** The input follows **

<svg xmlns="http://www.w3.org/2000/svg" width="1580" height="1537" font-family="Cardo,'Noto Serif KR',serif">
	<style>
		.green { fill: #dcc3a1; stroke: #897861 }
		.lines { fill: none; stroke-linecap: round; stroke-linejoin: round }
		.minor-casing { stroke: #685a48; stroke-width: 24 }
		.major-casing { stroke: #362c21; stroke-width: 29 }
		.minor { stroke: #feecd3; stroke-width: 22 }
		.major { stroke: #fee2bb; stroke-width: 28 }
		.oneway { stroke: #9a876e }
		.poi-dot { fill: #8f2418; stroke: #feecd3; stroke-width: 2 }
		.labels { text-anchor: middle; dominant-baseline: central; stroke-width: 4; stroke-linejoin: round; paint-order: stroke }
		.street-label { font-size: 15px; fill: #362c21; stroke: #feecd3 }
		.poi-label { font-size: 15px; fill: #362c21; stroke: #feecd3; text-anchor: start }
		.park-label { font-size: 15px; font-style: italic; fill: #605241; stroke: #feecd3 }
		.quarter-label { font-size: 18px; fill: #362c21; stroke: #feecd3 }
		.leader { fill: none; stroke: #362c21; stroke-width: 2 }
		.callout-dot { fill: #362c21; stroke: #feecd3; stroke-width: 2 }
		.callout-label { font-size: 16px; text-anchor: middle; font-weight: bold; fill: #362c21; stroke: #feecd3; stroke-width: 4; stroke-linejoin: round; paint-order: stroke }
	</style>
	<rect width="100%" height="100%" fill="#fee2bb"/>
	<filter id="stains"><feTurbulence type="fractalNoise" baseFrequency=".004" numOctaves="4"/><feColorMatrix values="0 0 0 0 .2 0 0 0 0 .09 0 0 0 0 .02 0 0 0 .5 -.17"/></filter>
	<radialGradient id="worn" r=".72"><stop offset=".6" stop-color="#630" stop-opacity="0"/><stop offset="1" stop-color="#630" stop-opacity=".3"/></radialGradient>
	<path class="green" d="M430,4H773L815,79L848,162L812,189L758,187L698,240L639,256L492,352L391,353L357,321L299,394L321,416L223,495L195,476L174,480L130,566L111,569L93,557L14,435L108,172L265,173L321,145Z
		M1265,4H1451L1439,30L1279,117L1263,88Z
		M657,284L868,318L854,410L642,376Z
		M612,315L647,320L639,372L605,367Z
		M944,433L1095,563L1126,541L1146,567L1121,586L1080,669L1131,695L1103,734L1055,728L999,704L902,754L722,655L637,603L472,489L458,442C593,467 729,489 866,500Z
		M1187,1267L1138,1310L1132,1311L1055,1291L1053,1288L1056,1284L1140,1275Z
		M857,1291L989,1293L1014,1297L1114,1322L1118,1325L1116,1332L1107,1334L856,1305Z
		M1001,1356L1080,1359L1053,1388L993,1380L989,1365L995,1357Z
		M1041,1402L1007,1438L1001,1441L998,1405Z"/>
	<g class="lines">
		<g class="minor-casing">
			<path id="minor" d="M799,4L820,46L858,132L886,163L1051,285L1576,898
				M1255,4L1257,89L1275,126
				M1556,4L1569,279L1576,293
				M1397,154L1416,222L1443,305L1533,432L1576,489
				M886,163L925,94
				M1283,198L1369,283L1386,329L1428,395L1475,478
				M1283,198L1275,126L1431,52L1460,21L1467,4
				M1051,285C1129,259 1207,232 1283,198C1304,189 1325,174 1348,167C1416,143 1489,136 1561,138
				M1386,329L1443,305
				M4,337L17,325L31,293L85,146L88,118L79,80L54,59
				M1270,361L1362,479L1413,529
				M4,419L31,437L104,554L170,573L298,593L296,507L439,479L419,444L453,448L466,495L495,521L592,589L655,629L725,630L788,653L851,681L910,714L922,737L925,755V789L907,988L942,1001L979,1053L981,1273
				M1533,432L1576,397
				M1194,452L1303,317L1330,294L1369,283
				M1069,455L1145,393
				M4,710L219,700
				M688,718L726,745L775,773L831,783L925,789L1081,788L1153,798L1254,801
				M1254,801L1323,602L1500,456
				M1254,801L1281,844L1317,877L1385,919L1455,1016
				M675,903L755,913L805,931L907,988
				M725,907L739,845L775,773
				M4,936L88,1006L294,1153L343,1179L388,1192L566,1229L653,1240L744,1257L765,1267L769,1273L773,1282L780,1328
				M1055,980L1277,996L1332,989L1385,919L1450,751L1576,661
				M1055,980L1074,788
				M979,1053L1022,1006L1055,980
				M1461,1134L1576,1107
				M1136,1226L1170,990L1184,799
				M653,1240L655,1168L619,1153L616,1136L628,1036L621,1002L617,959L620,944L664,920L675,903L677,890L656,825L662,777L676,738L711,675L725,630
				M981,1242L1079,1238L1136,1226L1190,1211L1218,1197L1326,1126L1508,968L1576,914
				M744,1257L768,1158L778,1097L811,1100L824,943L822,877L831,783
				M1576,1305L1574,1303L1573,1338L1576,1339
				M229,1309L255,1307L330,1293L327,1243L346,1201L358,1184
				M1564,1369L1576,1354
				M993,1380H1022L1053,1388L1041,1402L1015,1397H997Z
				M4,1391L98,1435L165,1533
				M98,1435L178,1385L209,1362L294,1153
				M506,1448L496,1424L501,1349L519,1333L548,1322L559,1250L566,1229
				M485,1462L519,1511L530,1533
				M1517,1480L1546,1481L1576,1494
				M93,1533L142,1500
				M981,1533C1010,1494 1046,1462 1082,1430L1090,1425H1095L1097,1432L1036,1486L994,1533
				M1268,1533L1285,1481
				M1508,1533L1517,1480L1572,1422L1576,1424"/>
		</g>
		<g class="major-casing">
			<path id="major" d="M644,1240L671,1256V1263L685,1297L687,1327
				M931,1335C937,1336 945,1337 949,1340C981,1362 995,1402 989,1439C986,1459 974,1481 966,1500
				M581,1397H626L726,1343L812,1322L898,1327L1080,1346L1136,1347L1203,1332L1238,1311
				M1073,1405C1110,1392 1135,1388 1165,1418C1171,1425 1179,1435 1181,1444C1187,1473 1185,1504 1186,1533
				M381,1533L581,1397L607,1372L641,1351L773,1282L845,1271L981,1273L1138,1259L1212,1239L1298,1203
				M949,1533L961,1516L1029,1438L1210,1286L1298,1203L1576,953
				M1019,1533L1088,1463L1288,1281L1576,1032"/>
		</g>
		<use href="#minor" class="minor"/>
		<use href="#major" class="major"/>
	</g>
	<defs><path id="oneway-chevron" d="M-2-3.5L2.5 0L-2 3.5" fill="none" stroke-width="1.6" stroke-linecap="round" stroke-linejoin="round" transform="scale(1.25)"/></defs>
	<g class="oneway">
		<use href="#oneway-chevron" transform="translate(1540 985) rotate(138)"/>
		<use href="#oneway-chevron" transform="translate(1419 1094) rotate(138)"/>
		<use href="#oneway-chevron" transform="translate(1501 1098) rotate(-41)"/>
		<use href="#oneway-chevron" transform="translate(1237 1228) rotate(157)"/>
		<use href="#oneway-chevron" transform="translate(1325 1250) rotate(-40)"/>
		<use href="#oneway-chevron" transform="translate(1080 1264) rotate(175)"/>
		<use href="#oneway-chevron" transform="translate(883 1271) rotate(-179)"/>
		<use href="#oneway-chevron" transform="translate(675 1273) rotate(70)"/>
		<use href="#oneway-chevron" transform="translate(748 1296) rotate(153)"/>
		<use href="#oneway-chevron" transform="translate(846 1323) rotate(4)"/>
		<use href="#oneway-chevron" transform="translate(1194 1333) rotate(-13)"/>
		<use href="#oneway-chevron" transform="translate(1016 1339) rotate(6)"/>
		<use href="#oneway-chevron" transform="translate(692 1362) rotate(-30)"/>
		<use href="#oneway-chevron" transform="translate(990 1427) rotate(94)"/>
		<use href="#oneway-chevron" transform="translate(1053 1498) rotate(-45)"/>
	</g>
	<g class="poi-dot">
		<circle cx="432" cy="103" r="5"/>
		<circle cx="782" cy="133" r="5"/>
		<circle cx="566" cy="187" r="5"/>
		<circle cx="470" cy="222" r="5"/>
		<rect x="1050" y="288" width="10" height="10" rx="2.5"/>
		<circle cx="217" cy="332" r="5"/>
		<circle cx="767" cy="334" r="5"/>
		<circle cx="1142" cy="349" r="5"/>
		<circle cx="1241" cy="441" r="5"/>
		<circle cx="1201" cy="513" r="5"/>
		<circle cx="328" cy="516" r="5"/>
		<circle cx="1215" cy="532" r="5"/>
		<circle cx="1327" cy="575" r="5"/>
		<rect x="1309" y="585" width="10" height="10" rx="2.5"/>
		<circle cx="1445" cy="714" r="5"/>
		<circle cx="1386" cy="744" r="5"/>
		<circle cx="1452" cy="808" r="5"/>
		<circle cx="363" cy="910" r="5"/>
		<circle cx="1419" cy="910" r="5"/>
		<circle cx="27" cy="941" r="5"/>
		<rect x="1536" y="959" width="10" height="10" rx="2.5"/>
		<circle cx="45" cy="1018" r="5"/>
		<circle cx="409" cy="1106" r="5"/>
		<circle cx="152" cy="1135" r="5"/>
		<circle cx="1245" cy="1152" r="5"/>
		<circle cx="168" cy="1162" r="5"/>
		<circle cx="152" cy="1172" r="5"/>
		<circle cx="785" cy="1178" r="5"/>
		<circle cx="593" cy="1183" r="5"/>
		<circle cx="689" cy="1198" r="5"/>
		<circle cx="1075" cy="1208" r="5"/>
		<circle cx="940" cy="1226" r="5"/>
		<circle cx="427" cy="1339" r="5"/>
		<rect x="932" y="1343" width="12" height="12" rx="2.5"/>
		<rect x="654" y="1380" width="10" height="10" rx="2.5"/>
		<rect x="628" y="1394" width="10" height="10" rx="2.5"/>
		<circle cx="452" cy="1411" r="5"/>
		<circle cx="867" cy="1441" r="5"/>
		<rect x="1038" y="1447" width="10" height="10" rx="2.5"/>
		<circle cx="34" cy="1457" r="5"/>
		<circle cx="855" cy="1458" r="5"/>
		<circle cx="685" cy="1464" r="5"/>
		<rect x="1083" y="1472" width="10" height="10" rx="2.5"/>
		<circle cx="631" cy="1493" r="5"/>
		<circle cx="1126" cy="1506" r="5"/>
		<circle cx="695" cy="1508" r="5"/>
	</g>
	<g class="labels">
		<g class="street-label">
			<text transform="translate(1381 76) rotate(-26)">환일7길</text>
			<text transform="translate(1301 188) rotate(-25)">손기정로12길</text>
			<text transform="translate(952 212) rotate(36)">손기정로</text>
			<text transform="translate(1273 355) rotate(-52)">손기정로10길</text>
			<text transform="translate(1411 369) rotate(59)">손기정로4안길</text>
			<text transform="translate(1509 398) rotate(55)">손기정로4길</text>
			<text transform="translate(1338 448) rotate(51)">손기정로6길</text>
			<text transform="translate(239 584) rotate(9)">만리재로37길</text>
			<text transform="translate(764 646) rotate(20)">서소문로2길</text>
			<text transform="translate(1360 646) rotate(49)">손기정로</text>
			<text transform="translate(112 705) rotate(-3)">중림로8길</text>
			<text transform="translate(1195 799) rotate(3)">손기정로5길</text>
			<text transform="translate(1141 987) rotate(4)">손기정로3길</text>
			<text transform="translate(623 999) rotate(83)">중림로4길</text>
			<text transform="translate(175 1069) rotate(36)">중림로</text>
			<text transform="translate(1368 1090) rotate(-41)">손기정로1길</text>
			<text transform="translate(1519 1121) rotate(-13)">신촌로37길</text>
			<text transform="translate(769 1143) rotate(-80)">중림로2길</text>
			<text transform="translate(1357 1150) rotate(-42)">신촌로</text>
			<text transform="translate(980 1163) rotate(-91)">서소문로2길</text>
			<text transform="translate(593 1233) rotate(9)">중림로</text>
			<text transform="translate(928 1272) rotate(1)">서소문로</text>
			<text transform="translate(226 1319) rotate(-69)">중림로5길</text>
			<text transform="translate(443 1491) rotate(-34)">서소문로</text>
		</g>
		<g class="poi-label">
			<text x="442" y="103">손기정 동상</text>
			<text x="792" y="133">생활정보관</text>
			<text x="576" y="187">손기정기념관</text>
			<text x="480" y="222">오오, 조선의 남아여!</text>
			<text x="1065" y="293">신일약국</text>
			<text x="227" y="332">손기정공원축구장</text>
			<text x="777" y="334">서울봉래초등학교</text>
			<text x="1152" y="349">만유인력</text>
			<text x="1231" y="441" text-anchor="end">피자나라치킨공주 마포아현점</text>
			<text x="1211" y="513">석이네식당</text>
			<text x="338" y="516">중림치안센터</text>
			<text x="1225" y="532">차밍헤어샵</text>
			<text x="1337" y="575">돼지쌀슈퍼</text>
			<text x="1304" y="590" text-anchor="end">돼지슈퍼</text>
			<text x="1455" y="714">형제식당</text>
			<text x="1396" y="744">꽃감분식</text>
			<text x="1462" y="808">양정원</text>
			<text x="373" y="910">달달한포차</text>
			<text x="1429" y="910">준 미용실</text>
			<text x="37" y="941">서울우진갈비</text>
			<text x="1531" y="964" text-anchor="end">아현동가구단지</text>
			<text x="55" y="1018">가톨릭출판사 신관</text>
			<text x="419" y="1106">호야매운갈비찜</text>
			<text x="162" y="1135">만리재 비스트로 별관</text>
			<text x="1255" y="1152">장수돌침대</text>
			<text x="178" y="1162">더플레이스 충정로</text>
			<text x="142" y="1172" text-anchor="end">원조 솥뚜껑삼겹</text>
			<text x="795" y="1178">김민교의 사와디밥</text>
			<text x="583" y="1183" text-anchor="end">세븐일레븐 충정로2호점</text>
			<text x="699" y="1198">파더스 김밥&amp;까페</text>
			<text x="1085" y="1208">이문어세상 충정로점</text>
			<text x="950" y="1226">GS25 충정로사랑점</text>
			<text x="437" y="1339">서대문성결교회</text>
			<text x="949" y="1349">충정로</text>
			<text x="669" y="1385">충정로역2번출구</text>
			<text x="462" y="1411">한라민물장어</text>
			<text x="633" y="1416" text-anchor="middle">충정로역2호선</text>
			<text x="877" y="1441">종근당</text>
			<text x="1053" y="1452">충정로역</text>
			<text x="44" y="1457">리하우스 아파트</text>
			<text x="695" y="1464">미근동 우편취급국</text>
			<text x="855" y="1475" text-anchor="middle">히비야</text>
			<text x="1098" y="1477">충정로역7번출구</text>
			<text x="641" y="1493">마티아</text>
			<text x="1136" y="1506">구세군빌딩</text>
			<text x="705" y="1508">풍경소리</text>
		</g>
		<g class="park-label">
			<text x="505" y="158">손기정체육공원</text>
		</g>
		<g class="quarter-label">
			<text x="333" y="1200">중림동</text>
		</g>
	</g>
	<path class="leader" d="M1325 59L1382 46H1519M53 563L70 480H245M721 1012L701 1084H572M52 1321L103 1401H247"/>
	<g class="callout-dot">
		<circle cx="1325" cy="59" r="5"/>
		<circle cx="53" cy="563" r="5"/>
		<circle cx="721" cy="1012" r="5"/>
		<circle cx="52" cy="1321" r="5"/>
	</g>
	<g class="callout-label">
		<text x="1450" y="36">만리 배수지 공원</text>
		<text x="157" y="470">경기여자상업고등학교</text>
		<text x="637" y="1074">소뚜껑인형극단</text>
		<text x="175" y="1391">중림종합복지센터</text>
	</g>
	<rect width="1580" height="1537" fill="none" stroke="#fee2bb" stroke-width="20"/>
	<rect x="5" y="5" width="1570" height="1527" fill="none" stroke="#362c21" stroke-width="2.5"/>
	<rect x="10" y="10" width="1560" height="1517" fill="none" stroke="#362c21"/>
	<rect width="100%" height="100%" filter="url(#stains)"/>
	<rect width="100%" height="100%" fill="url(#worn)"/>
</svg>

** End of The input **

• **Work request**
For each line in the data above that contains the string "lines", extract the line.

• **Task response**
		.lines { fill: none; stroke-linecap: round; stroke-linejoin: round }
	<g class="lines">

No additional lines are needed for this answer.